On cost, McNichol told the board the recommended investment totals $446,340 for a five-year contract, which he broke down to about $89,000 per year and roughly $111.59 per affected student per year for the projected cohort. "What you see overall is that $446,340 dollar investment. That cost is for the full 5 year contract," he said.

McNichol emphasized professional learning as part of implementation: a half-day orientation in May and a full-day session in August, supplemented by vendor coaching during the contract period. He also described budget and license challenges—vendors price per student—so district staff would refine student counts through the summer.

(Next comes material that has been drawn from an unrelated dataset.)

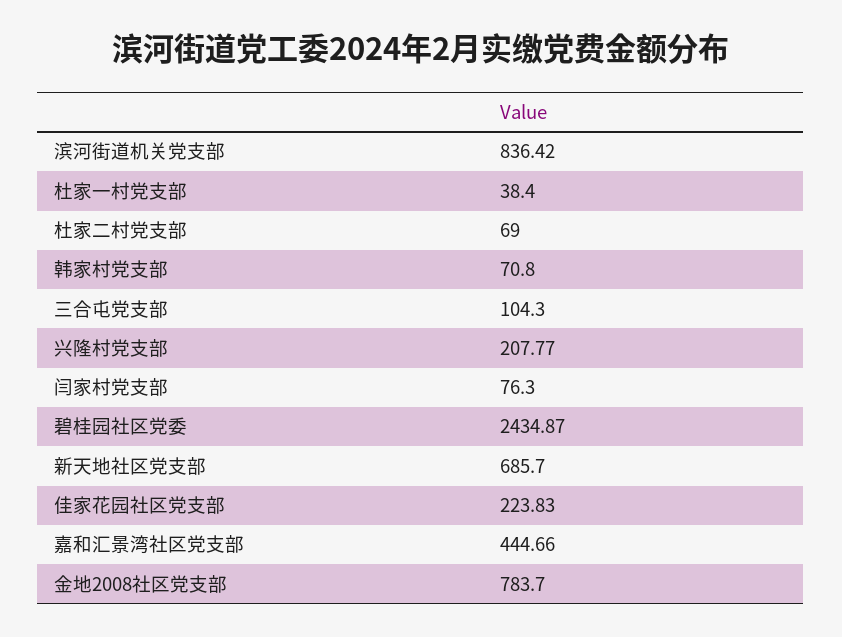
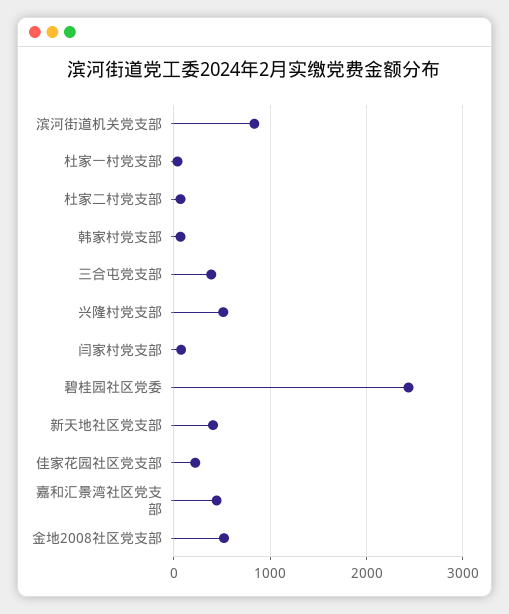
三合屯党支部: 104.3 -> 400
兴隆村党支部: 207.77 -> 500
新天地社区党支部: 685.7 -> 400
金地2008社区党支部: 783.7 -> 500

Board members asked about training timing, references to other districts, and whether the elementary program (Vista) influenced committee thinking; McNichol said vendor references were checked and that the committee considered continuity but still selected HMH for secondary implementation. Public comment and a formal board action on the adoption were scheduled for a later meeting (April 16), giving the public opportunity to respond before a vote.

This item was informational at the March meeting; no final contract was approved at this session.